Schaeffler and ZF announce rail condition monitoring collaboration

03/01/2019

To coincide with InnoTrans 2018 (the International Trade Fair for Transport Technology), Schaeffler and ZF have signed a Memorandum of Understanding to collaborate to create a digital condition monitoring system for mechanical drivetrains in the rail sector.

The combination of both companies’ expertise will allow a Rail 4.0 solution with significant added value to be created, in which the mechanical drive, which is maintained as an independent unit, can be digitally monitored separately, right down to its subsystems and components, using a single condition monitoring system. The objective is to allow condition-based maintenance measures to be carried out with the aid of operating data analyses and therefore to extend maintenance intervals while reducing downtime.

“Digitalisation in industry can only generate added value when collaboration takes place across different companies,” explained Dr Stefan Spindler, CEO Industrial at Schaeffler AG. “This project represents the expansion of our long-term development partnership with ZF into the rail sector with an Industry 4.0 solution that will make entirely new service concepts possible.”

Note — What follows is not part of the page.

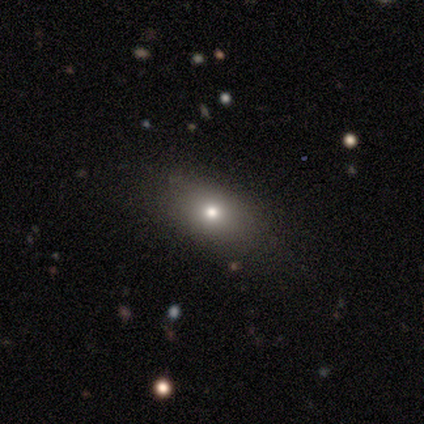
A smooth galaxy with no disk features (100%) that is in between round and cigar-shaped (80%).

Vote fractions:
- Smooth or featured? smooth: 100% / featured or disk: 0% / star or artifact: 0%
- How rounded? in between: 80% / round: 20% / cigar-shaped: 0%
- Merging? none: 80% / minor disturbance: 20% / major disturbance: 0% / merger: 0%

Dr Klaus Geißdörfer, Head of ZF’s Industrial Technology Division, is certain that the market now demands comprehensive and state-of-the-art digital platforms: “The online condition monitoring approach that we are now presenting in cooperation with Schaeffler will help customers to better plan maintenance intervals and continuously optimise the actual loads that occur in the drivetrain.”
Both cooperation partners began taking advantage of the future opportunities offered by Industry 4.0 at an early stage. ZF supplies rail drive systems complete with condition monitoring systems and Schaeffler enhances these through the addition of wheelset-specific sensors for vibration and temperature according to safety integrity level (SIL) 2, together with the corresponding data analytics.

The condition monitoring system will be created using an open-platform concept that can be expanded to include additional partners, thus enabling further components and even complete bogies to be monitored.